Dr. Biggs, who conducted the study for AEI, likens the level of health care received by government workers to the “gold plan” on the Obamacare continuum. That may be an area where a compromise can be reached with workers. Perhaps dropping the plan level down to a point where deductibles increase some, or asking for employee contributions, in return for a salary boost, could work out.

“Does it make sense to spend so much on health care?” Biggs asks. “Probably not. If the state said, “˜We’ll give you less for health care and more for wages,’ I would take the wages.”
There is a public perception that could make that difficult. Since the average taxpayer doesn’t understand the impact of high-level benefits on total compensation and only focuses on wages, a pay hike could be unpopular. But if the state sold it as a cutback in healthcare costs and could demonstrate the savings, then people might accept it. “The public and the workers might go for it,” Biggs said.
Nothing moves at a rapid speed in the legislative world, so expecting the report’s April release to trigger June action was asking too much. But Perkins said he expects elected officials to look at all means of eliminating deficits moving forward.

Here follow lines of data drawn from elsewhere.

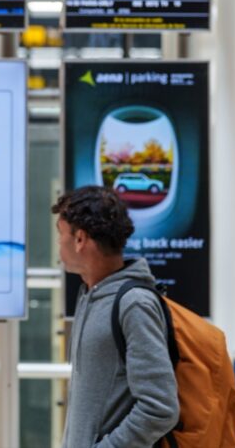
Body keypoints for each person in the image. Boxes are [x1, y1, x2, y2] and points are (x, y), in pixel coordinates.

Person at [55, 185, 179, 448]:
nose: (58, 245)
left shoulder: (134, 305)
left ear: (80, 240)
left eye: (60, 235)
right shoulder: (91, 295)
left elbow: (160, 407)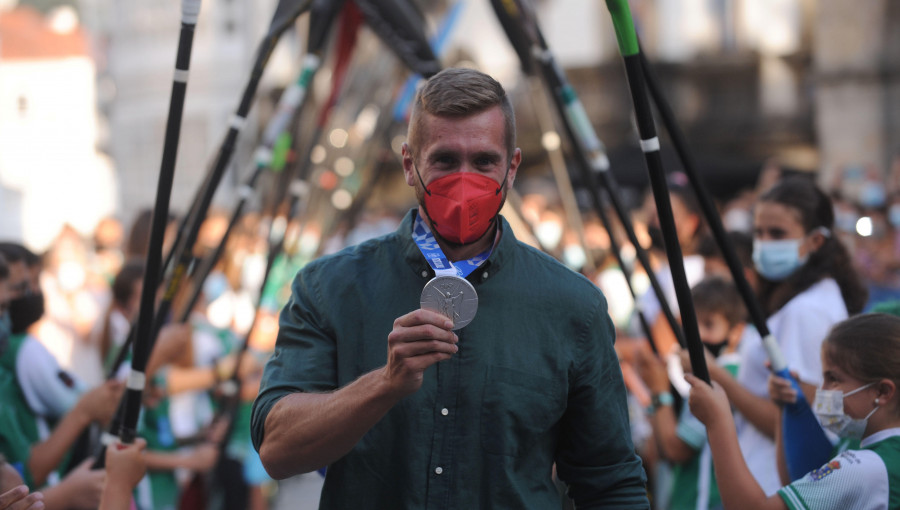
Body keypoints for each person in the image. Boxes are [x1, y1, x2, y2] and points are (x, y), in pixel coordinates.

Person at [251, 67, 648, 508]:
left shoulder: (574, 306)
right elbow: (276, 449)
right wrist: (383, 385)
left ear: (511, 168)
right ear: (409, 165)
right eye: (444, 160)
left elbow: (611, 482)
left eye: (483, 162)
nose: (464, 181)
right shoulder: (330, 287)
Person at [685, 175, 868, 494]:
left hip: (774, 483)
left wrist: (719, 379)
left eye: (778, 233)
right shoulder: (800, 301)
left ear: (815, 241)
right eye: (759, 232)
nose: (766, 242)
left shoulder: (806, 311)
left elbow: (797, 422)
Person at [687, 313, 900, 509]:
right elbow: (797, 483)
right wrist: (786, 410)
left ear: (882, 392)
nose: (822, 391)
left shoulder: (866, 468)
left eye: (833, 379)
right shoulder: (877, 456)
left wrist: (717, 421)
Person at [636, 277, 745, 510]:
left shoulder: (726, 376)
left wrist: (659, 390)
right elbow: (657, 452)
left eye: (709, 325)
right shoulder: (705, 377)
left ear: (736, 332)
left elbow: (676, 449)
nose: (698, 336)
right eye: (692, 326)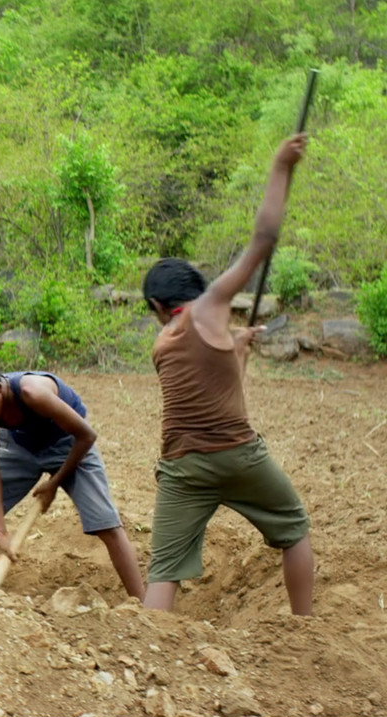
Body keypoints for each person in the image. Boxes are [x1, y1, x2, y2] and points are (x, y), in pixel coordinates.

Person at [141, 134, 313, 615]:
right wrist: (280, 166)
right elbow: (263, 240)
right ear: (200, 292)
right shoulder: (208, 307)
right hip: (239, 456)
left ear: (157, 306)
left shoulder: (164, 341)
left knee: (164, 569)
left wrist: (236, 344)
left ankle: (147, 641)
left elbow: (215, 382)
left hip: (183, 467)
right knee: (295, 530)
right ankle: (305, 624)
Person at [0, 351, 144, 601]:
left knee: (106, 523)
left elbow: (86, 435)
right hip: (20, 445)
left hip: (70, 442)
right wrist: (0, 531)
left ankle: (143, 607)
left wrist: (54, 484)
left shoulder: (33, 392)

“As the state assembly looks at the totality of the state budget, I hope they take this information into consideration, before they slap a couple extra points onto the income tax,” he said. “In the long term, we really have to look at this.

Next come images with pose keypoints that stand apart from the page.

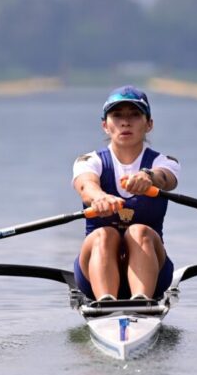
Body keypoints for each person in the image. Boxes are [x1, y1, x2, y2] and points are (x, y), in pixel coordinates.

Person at [72, 85, 180, 302]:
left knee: (139, 231)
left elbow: (165, 179)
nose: (125, 122)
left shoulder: (165, 162)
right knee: (105, 234)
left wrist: (148, 177)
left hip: (154, 273)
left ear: (149, 124)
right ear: (105, 125)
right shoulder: (88, 161)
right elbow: (86, 186)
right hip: (92, 273)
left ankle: (142, 300)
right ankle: (105, 301)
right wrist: (99, 197)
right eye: (117, 115)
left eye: (135, 115)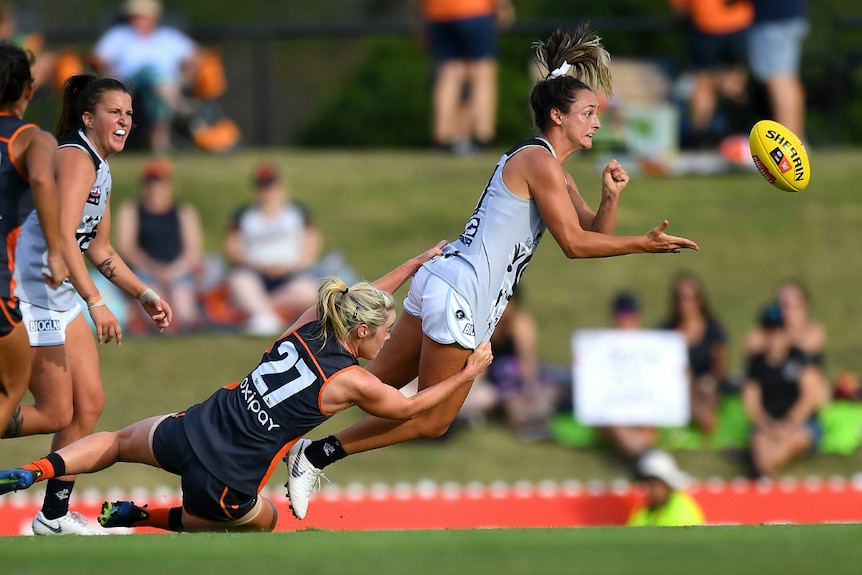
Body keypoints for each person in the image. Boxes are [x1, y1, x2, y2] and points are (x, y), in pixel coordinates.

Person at [284, 25, 699, 521]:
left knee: (369, 386)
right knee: (431, 418)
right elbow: (575, 245)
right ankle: (314, 455)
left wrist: (610, 198)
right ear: (557, 115)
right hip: (462, 296)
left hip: (444, 282)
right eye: (588, 113)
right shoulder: (538, 163)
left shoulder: (551, 169)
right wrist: (644, 244)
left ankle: (273, 432)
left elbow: (592, 230)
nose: (596, 122)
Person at [0, 245, 494, 533]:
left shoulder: (309, 324)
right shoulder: (354, 382)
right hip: (227, 479)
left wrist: (411, 266)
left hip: (194, 427)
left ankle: (33, 470)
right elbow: (412, 408)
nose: (389, 339)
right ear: (360, 333)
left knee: (113, 442)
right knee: (266, 520)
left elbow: (359, 300)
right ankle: (142, 516)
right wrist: (467, 374)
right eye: (385, 331)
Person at [5, 74, 173, 536]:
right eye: (115, 112)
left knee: (89, 405)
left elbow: (98, 248)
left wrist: (143, 294)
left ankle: (52, 517)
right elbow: (62, 237)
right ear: (88, 117)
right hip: (33, 297)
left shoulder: (102, 166)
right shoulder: (75, 157)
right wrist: (97, 301)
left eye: (130, 114)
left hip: (61, 298)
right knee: (57, 413)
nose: (125, 121)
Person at [0, 43, 68, 439]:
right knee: (10, 389)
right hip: (1, 289)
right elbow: (43, 178)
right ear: (29, 90)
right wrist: (56, 252)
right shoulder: (32, 139)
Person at [223, 162, 322, 337]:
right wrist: (259, 265)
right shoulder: (245, 215)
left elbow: (312, 246)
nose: (268, 192)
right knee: (239, 281)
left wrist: (290, 265)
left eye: (271, 187)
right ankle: (267, 315)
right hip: (255, 273)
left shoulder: (297, 213)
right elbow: (233, 248)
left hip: (290, 275)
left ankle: (263, 313)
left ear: (280, 187)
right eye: (263, 188)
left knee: (309, 290)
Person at [90, 0, 200, 154]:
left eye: (141, 16)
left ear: (154, 17)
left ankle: (159, 146)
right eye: (133, 16)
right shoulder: (119, 35)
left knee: (158, 89)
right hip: (129, 82)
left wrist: (184, 79)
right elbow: (98, 59)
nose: (136, 20)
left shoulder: (168, 36)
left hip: (167, 85)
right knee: (151, 71)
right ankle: (179, 108)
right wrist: (109, 77)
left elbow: (195, 56)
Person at [456, 286, 563, 439]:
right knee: (475, 396)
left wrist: (528, 392)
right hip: (491, 382)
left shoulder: (520, 324)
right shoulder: (484, 323)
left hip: (515, 384)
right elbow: (478, 367)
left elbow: (528, 364)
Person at [115, 157, 204, 332]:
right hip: (144, 272)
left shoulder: (183, 212)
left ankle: (186, 323)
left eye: (160, 183)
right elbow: (127, 248)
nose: (155, 189)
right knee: (154, 298)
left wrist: (174, 271)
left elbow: (193, 250)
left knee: (183, 302)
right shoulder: (131, 210)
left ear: (169, 186)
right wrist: (155, 270)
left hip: (177, 272)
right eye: (151, 183)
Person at [417, 0, 515, 154]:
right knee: (483, 74)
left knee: (449, 74)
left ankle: (442, 137)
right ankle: (484, 136)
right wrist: (503, 7)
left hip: (438, 13)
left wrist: (420, 18)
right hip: (474, 11)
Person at [741, 301, 825, 479]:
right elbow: (752, 403)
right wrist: (768, 425)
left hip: (799, 423)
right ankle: (766, 474)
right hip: (768, 424)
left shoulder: (800, 358)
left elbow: (809, 398)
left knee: (792, 441)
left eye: (779, 329)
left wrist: (788, 423)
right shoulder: (756, 364)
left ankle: (764, 471)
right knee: (760, 442)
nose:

“It’s one of those topics we’re going to have to have a long-term discussion about, with various steps along the way that begins to move us in the right direction. It’s not easily or quickly solved.”
Whenever any budgetary limitations or revenue enhancements are considered, there will be complaints and criticisms, but fixing complicated problems requires some sacrifice. Since the government is the No. 1 employer in Delaware, the compensation gap is an extremely important issue. The ability to reach some kind of compromise that controls health care and pension costs is vital for future fiscal balance.

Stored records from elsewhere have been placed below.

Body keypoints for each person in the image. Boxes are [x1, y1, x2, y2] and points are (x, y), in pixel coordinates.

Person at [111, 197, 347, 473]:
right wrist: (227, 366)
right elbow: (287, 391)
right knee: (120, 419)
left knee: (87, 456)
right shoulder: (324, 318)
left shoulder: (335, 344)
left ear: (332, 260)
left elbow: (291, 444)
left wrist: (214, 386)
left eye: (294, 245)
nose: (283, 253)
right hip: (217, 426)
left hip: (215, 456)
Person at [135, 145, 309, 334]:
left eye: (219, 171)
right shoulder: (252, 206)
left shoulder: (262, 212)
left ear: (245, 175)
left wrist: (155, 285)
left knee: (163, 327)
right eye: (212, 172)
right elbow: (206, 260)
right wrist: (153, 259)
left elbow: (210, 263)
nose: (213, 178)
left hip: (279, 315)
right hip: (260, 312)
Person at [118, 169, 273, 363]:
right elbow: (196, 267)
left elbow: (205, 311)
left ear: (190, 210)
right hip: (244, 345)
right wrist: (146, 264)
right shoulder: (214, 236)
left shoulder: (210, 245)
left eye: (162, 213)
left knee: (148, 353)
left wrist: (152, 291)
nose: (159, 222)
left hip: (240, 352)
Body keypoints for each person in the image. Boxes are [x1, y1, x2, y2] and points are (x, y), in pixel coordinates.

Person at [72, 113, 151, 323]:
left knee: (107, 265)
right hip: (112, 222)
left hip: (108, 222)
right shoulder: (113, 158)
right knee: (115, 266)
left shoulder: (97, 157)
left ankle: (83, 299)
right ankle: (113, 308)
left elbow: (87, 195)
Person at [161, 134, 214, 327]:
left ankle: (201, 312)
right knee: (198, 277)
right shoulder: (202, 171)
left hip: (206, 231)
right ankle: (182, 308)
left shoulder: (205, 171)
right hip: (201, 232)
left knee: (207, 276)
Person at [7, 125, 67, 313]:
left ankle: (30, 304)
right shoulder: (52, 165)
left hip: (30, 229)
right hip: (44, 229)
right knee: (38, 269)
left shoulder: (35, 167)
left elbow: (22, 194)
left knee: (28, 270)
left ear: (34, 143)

“By 2026, we could be another billion dollars in the hole,” Heffron said. “As health-care costs rise, obviously the cost to the state rises, too.
“Others in the business world have had to do this. It’s not easy to sit in front of employees and tell them their deductibles have to go up, or they’ll have to pick up some of the cost of healthcare. Nobody likes this, but we have to do it.”
No one knows yet what solution – if any – will be crafted, but it’s clear the DPPI study has drawn considerable interest.